Además, desde la promulgación del Código de 1917, los confesores ya no están autorizados a declarar durante un juicio de beatificación o canonización de uno de sus penitentes, aunque hayan sido liberados del vínculo de secreto de vida del penitente. (canon 2027 §2). El Código especifica en el canon 1757 §3: “Los sacerdotes son incapaces de dar testimonio en un juicio eclesiástico de todas las cosas que han aprendido por la confesión sacramental, aunque hayan sido liberados del secreto. Además, las cosas que oyeron con motivo de la confesión no pueden tomarse como índice de verdad”.
Hoja de balance
Por lo tanto, debe señalarse que, desde principios del siglo XX, el confesor no está autorizado a revelar lo que ha oído en el confesionario, incluso si esto no se refiere en modo alguno a los pecados del penitente. Si el sacerdote lo hiciera, no violaría estrictamente el secreto de la confesión, pero correría el riesgo de incomodar a los fieles y alejarlos así del sacramento.

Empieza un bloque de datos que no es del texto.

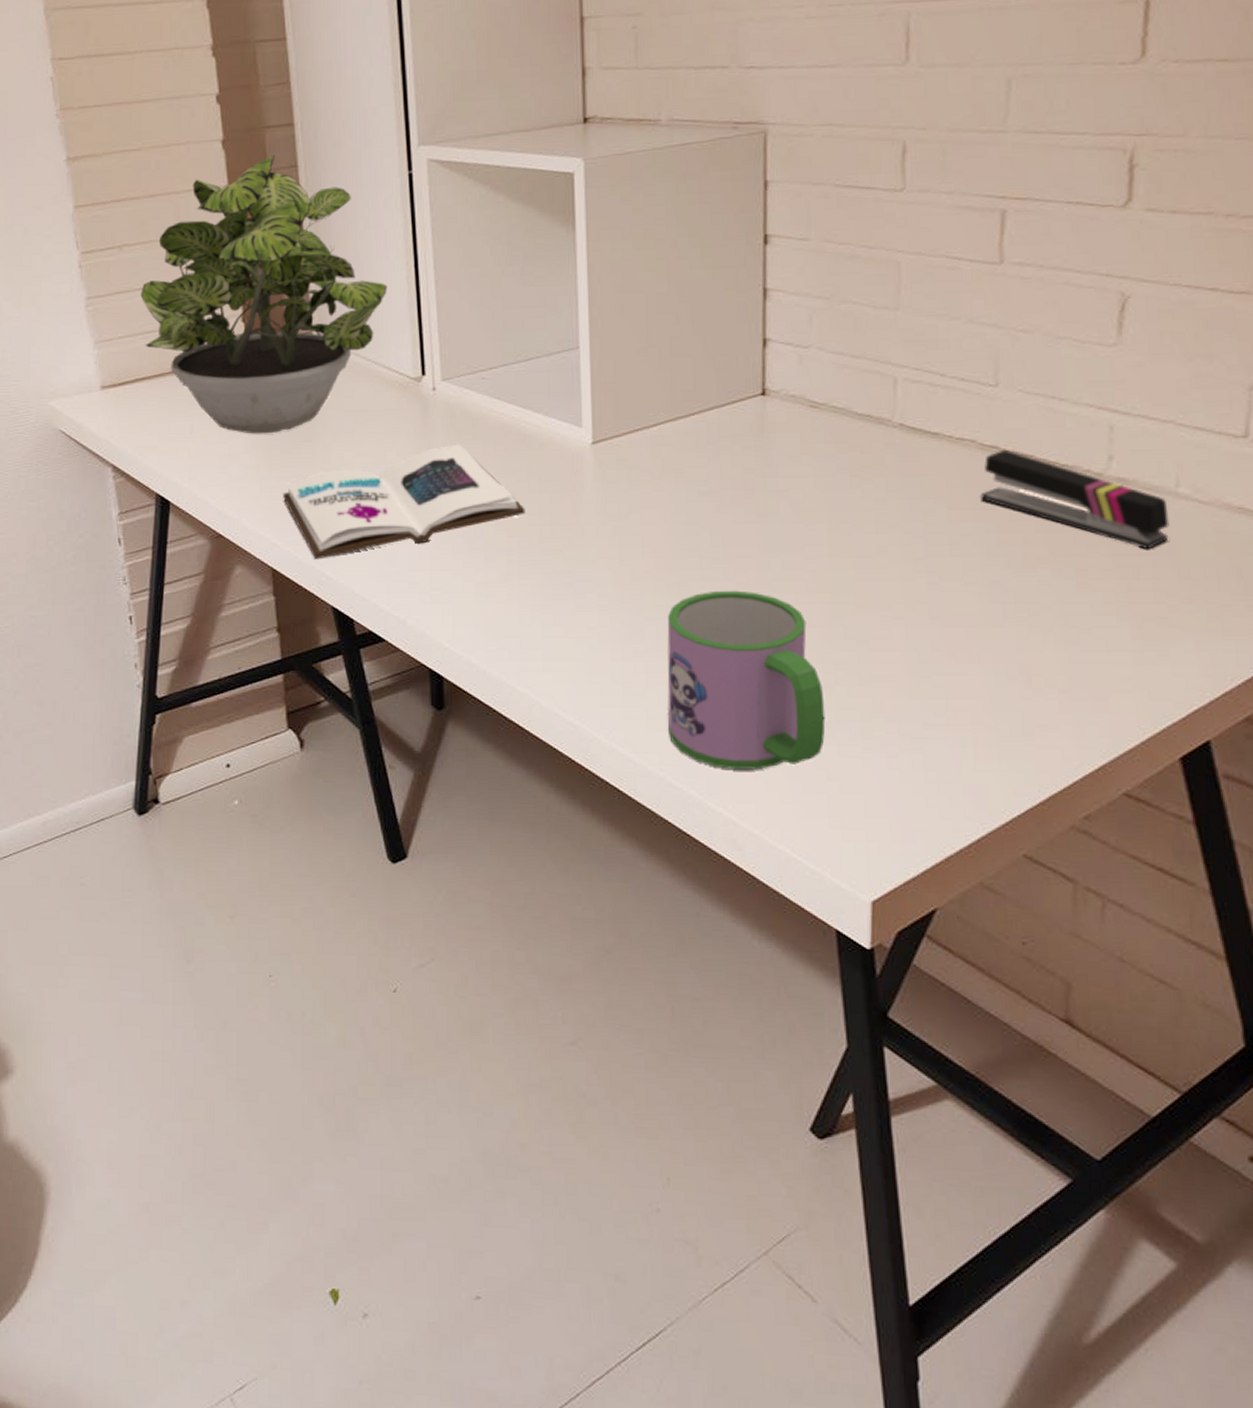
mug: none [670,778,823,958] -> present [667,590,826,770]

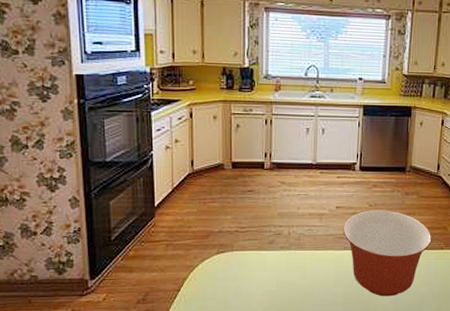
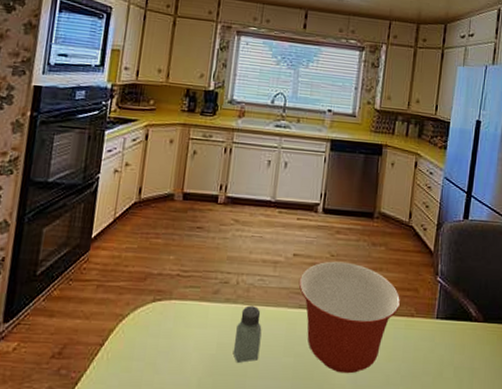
saltshaker: none [291,251,314,296] -> present [233,305,262,364]

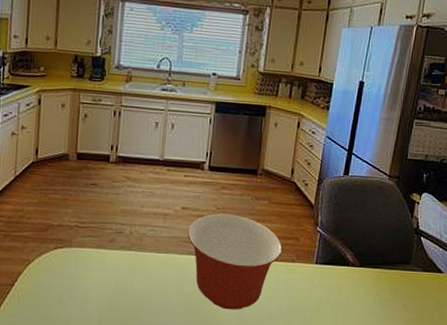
saltshaker: present [233,305,262,364] -> none [129,252,155,301]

La disciplina de la Iglesia sobre lo que el sacerdote aprende en la confesión ha evolucionado desde la Edad Media hasta el siglo XX en la dirección de una severidad cada vez más rigurosa. El objetivo es fácil de comprender: cuanto más vasto y absoluto sea el secreto, más pecadores se acercarán a este sacramento con confianza y serenidad. Por el contrario, el menor defecto en la obligación de secreto corre el riesgo de alejar para siempre a las almas de este precioso medio de salvación.
Notas al pie:
1] Quodlibet 5 art. 13
2] IV Enviado. dist. 21 q. 3 arte. 1.
3] Dz 1989.
4] Dz 2195.
5] De servorum Dei beatificatione, lib. III, c. 7.
6] Esta instrucción no fue publicada en la AAS. Se encuentra en New Theological Review, año 1921, y en Cappello, De Poenitentia, n° 607.